Copy out the passage on aspect polarity classification below, word for word and in full.

EXCERPTED TEXT
-*-*-

2.2 Aspect polarity classification

APC is a task that aims to recognize the sentiment polarity of the extracted aspect terms. For three-way classification, the polarity of each aspect term may be positive, negative, and neutral. In early works, APC were considered as a standard text classification problem, which were integrated with traditional machine learning and feature engineering to establish the sentiment classifier. These methods requires a large number of manual features and additional resources, taking no consideration of the problem that there can be multiple aspect terms in a sentence and the polarity between diverse aspect terms may be different.

-*-*-

GIVEN DATA
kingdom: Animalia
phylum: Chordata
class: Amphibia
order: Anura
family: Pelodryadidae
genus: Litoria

-*-*-

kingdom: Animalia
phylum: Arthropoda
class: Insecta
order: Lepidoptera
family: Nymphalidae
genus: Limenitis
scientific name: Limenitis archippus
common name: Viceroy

-*-*-

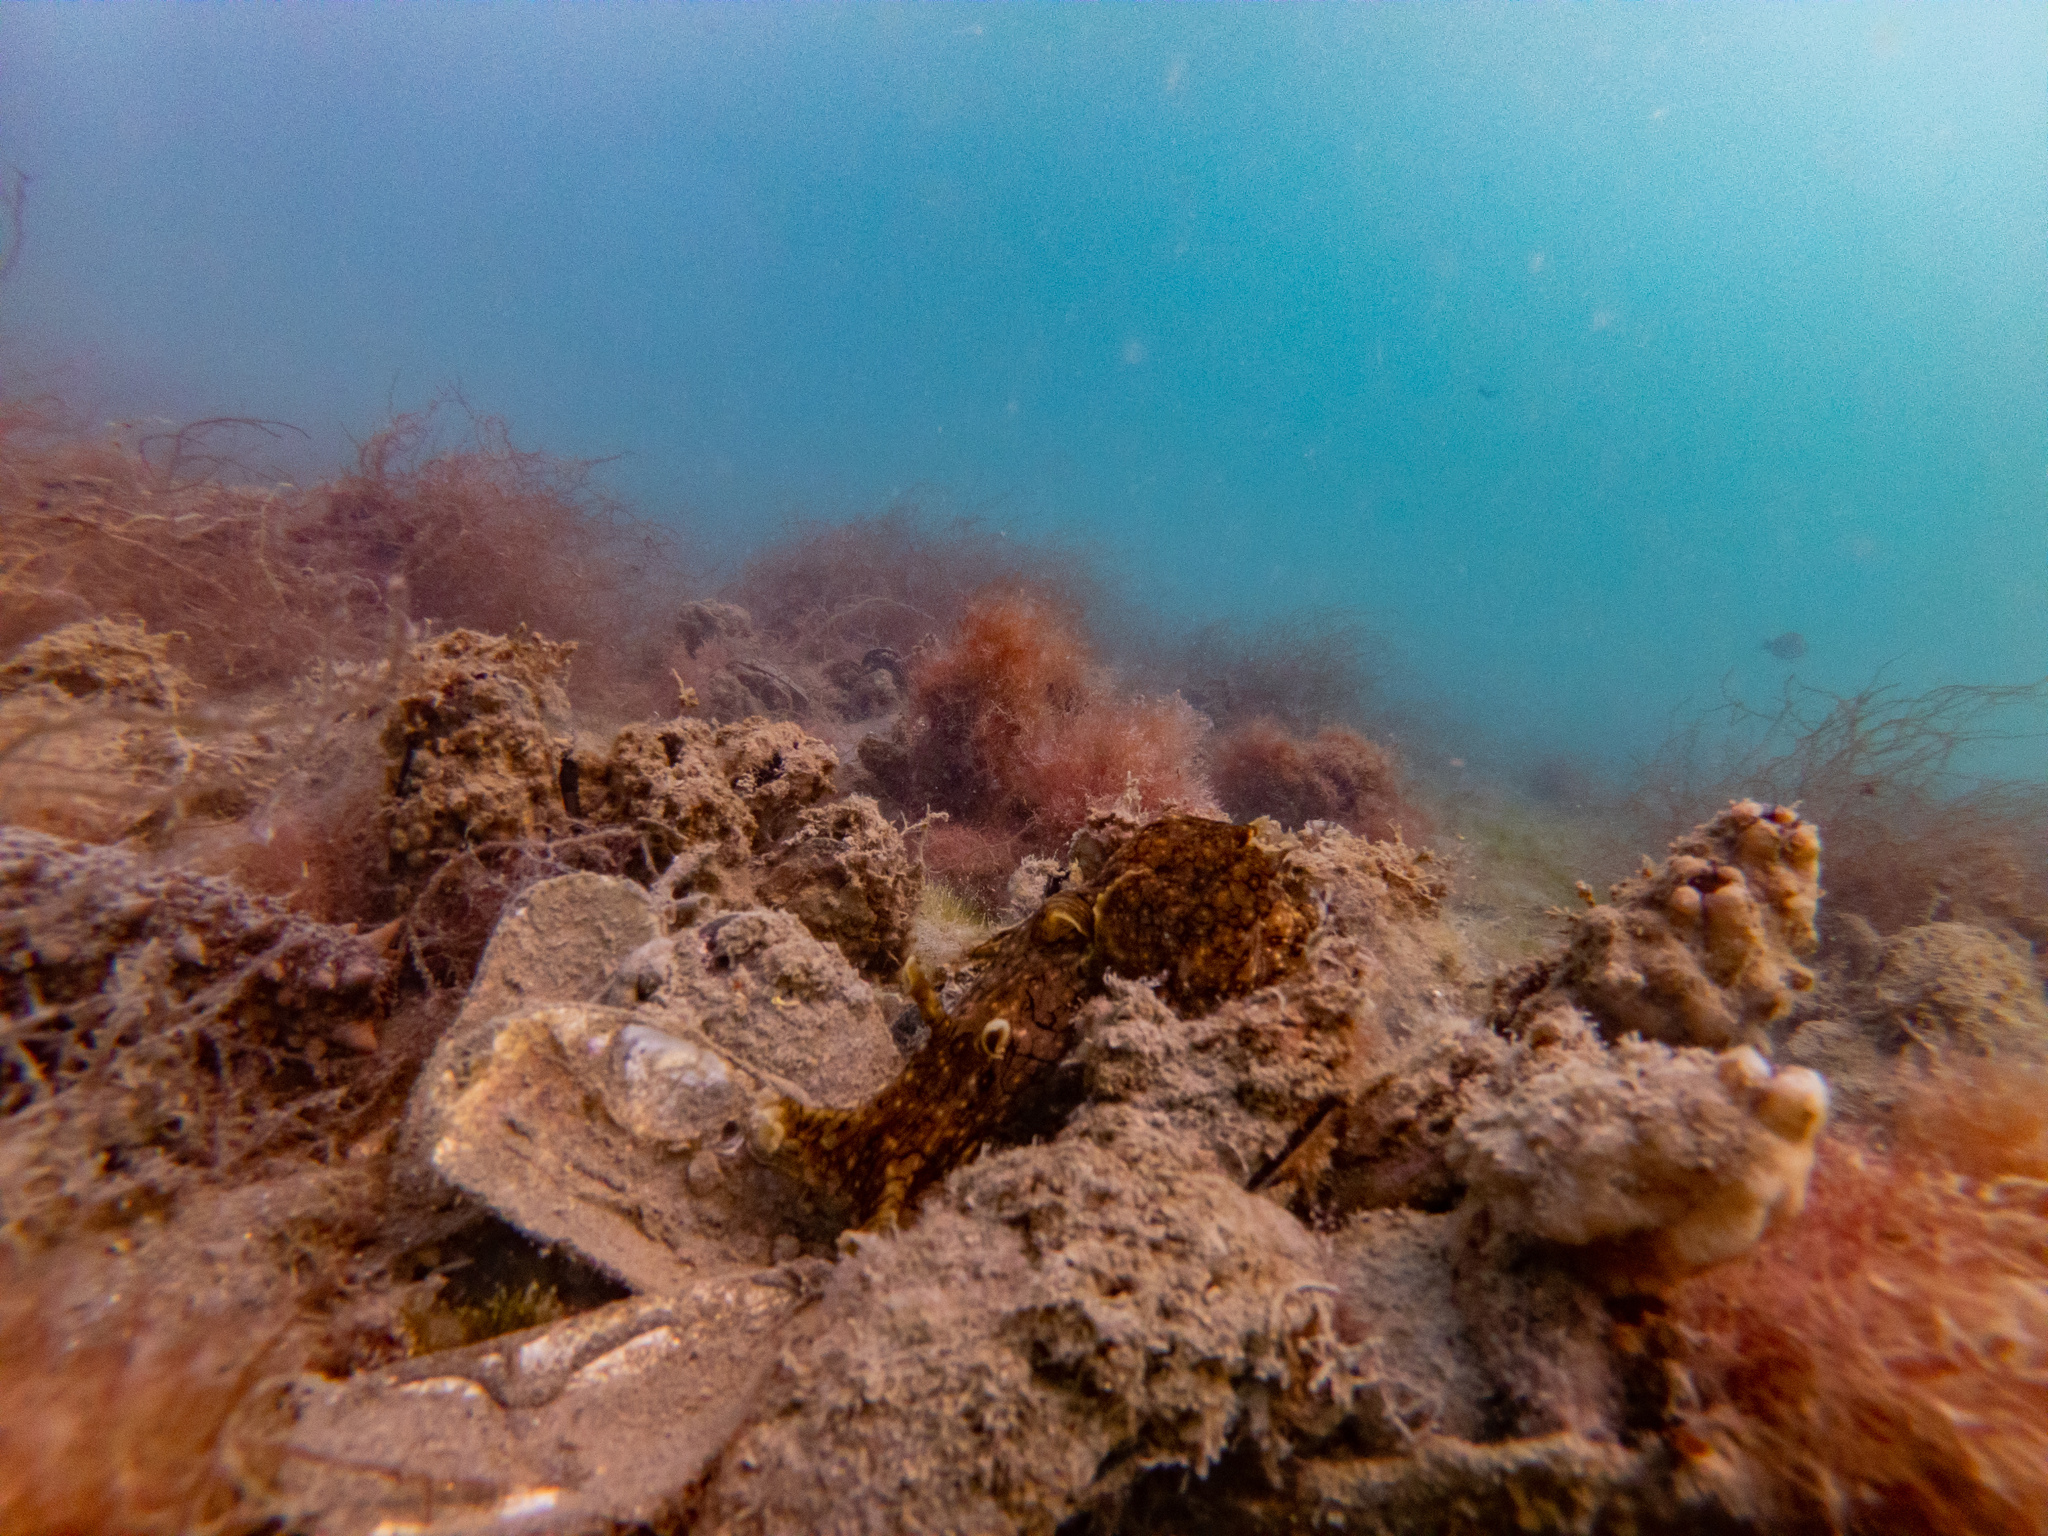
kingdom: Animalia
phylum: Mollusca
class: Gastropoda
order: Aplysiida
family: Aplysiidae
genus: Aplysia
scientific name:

-*-*-

TASK OUTPUT
2.2 Aspect polarity classification

APC is a task that aims to recognize the sentiment polarity of the extracted aspect terms. For three-way classification, the polarity of each aspect term may be positive, negative, and neutral. In early works, APC were considered as a standard text classification problem, which were integrated with traditional machine learning and feature engineering to establish the sentiment classifier. These methods requires a large number of manual features and additional resources, taking no consideration of the problem that there can be multiple aspect terms in a sentence and the polarity between diverse aspect terms may be different.